Sunday, May 1, 2016
How to Like Other People's Children
Have you ever felt thought that you like your own children but not other people's children? I am sure you have at some point unless you are one of those people that naturally see ALL children as a gift. If so, I completely respect you. We should all be that way. But for those who just simply don't like other people's children or connect with them, I have been there. Thankfully I didn't stay there, but I do remember being there.
You know how it is. Other people's children just don't seem the same as your own. They aren't as smart. They aren't as funny. And they certainly aren't as cute. There have been times a child that isn't mine can do the same thing my child would do but because it was someone else's child it bothered me! I didn't enjoy or tolerate those "other children".
Then, God changed my heart when I read a book called Too Small To Ignore...Why Children are the Next Big Thing by Dr. Wes Stafford, CEO of Compassion International. Specifically, I learned that "every encounter with a child is divine." This was a radical shift for me that I believe was a divine encounter with this child of God. (Me).
When I heard Wes talk about how the Lord allows us the privilege of time with His children to lead and influence either for good or bad, I began to see those encounters as an opportunity. When my heart was open to see that my time with other children is a chance to shape the heart and life of God's people, I changed dramatically. I embraced the Lord's heart for ALL children, I began to actually like other people's children.
The Lord says firmly in Mark 10:14, "Let the little children come to me and do not hinder them." If that is how the Lord sees them then that is how I want to see them.
The transformation has taken time for me to be more like Christ, but since my perspective has changed, I have been completely blessed by other people's children. They are smart. They are funny. And they are actually cute...most of the time. Ha! And since I don't want you to miss out on this amazing experience, I have written three thoughts that have helped me through this journey.
1. Insight - Children are extremely valuable. They are not only made by God but they are who God uses to carry out His purposes now and in the future. The Lord makes people so His kingdom will be built! Our view of these little people and teens has to have the insight to see where they came from and why they are here.

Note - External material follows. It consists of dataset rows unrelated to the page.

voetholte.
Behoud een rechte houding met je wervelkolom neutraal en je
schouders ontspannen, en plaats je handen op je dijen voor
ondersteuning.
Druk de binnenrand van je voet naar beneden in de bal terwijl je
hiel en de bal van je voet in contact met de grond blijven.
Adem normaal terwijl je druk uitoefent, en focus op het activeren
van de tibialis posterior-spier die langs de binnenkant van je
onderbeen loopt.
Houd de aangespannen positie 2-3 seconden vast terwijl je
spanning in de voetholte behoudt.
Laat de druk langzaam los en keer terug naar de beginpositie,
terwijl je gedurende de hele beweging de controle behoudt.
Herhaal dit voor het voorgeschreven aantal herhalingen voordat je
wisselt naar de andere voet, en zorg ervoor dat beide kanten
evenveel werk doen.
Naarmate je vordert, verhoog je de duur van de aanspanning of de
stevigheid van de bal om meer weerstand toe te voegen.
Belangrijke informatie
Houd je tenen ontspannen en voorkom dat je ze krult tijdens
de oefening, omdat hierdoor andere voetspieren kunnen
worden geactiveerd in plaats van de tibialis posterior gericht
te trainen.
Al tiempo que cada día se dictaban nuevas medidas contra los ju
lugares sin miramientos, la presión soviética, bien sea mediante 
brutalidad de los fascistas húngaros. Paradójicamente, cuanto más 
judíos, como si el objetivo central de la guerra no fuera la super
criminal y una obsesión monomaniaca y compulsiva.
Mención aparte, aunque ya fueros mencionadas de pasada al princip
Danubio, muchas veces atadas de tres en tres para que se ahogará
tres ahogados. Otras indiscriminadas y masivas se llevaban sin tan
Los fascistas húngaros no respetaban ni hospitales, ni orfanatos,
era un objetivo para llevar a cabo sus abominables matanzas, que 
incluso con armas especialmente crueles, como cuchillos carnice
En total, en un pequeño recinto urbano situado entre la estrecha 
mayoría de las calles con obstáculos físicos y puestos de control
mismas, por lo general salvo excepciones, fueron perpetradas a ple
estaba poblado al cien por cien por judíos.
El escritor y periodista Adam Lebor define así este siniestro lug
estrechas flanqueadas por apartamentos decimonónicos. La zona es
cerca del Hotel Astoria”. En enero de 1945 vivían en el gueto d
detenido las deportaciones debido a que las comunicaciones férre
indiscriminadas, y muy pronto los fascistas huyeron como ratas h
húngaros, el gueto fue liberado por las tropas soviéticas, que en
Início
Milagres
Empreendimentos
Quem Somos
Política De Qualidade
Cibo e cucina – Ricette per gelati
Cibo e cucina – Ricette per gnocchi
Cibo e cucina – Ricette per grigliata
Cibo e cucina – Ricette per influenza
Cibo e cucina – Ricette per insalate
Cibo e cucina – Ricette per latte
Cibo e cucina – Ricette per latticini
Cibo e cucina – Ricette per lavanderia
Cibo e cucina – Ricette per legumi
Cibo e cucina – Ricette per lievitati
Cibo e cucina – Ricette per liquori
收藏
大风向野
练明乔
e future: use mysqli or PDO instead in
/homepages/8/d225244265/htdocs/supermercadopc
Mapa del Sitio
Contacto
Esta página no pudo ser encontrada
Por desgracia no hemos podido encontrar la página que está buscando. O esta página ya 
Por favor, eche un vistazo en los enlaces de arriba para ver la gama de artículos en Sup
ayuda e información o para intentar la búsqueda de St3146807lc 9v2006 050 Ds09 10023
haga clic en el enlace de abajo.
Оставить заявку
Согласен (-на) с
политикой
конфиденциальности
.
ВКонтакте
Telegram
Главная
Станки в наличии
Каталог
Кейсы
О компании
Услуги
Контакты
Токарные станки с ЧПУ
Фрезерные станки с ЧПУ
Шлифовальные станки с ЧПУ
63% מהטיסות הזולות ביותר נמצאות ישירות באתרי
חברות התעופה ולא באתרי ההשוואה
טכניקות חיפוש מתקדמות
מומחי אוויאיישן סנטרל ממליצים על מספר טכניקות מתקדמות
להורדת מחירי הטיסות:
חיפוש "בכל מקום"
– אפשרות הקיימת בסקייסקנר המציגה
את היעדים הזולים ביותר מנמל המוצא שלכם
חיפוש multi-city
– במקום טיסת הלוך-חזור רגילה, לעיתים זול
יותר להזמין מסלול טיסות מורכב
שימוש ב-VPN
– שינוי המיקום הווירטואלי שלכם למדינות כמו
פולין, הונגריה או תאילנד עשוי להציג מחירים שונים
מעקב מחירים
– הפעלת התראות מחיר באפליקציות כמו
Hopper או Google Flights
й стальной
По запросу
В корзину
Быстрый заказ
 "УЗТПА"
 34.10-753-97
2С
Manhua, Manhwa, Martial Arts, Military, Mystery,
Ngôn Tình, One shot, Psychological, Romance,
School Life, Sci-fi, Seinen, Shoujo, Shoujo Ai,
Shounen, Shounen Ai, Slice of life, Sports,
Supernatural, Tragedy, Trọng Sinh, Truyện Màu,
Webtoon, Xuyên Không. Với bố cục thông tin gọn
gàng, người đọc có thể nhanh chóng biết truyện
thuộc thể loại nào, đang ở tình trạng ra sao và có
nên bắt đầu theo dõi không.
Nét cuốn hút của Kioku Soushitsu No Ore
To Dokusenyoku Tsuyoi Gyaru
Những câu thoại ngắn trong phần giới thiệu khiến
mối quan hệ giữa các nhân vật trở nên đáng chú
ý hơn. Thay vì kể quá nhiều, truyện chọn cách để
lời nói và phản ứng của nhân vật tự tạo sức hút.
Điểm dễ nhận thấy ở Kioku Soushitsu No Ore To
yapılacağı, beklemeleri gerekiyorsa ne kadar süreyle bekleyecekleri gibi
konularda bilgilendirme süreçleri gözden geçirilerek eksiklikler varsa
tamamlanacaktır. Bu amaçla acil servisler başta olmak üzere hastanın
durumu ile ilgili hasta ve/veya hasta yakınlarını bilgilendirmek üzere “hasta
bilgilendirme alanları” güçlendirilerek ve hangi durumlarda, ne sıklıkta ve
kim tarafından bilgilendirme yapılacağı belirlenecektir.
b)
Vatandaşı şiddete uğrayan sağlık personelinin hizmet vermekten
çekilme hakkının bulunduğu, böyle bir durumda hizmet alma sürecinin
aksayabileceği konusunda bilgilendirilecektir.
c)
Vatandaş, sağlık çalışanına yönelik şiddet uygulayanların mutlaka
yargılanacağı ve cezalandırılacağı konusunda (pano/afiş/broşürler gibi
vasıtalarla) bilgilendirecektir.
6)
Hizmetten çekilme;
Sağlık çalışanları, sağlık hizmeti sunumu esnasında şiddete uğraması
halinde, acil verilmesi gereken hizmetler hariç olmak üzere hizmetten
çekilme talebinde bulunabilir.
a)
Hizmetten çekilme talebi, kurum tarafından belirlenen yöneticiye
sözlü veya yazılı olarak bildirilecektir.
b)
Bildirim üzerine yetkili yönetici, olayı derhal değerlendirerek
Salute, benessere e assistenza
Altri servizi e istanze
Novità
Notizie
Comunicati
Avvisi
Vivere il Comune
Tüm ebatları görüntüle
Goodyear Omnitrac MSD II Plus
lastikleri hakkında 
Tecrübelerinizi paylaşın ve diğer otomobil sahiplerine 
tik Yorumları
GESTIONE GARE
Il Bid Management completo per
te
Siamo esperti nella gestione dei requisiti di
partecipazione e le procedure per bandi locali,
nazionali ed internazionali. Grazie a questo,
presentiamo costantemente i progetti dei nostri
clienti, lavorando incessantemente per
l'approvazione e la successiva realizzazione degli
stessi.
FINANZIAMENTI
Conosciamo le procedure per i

Moreover, our moments with them are impressionable. Highly impressionable. Every moment and encounter we have with a child should count towards the making of this person. Whether it is acknowlegding other children when they are standing beside their mother when I am talking to a friend, or coming into my home to play, or passing as a neighbor, or needing something at church, we must have the insight to see that the time and love invested in a child is divine and therefore, eternal.
2. Ownership - We are all responsible for the children in our circle of life. We must allow our hearts to have ownership of them. We have been given leadership over them because of age and position. All authority comes from God, meaning that He decided the layout of how things trickle down in headship, so the children in my life are for me to care for with ownership. We are appointed leaders to children. They are all ours. And when something is our own we care for it as such.
A practical look at this view is to think to how we feel when riding in someone else's car. We don't really care as much about the details or needs. We don't appreciate the car because we don't have personal ownership in it. We have no investment in it. We don't think about it or care. The car is simply there and doing what it does. This is a natural response to something that isn't our own. But we must own the leadership God has given to us with children. Otherwise, we just see them as being there doing what they do. But this should not be. For children, we must own them. We must care about their details and their needs.
3. Understanding - I can recall telling someone that because we were youth pastors I wasn't sure how to relate to children. I was used to talking to teens about parental respect, boyfriends, temptations etc. but to talk to a 4 yr old was foreign to me. I may have well spoken Japanese when I came across a little one. Yes, I made the worst babysitter growing up. It was rough. I did not know what I was doing even though I took a babysitting class. I just didn't understand children. Which is bizarre to me because I used to be a child.
Anyway, understanding how children think and act whether it be by age or personlity, makes a tremendous difference in our interaction with them. If we know how they think, feel, and do then we can get into their world. When we know where they have come from and what experiences they have had, we can relate to them. All of this and more can be learned by taking time with them. Ask questions. Listen well. Do life with them. When we know them, it is easier to embrace them.
So those are my three main thoughts on how I have learned to like, even love, other people's children. They make the acronym "IOU" if you want to remember this post when the next little darling crosses your path and you start to slip into annoyance.
As we have the insight to value them, we truly do owe it to children to lead with the authority God has given to us in understanding their world. Blessings to you as you start to enjoy some of the most amazing people on earth!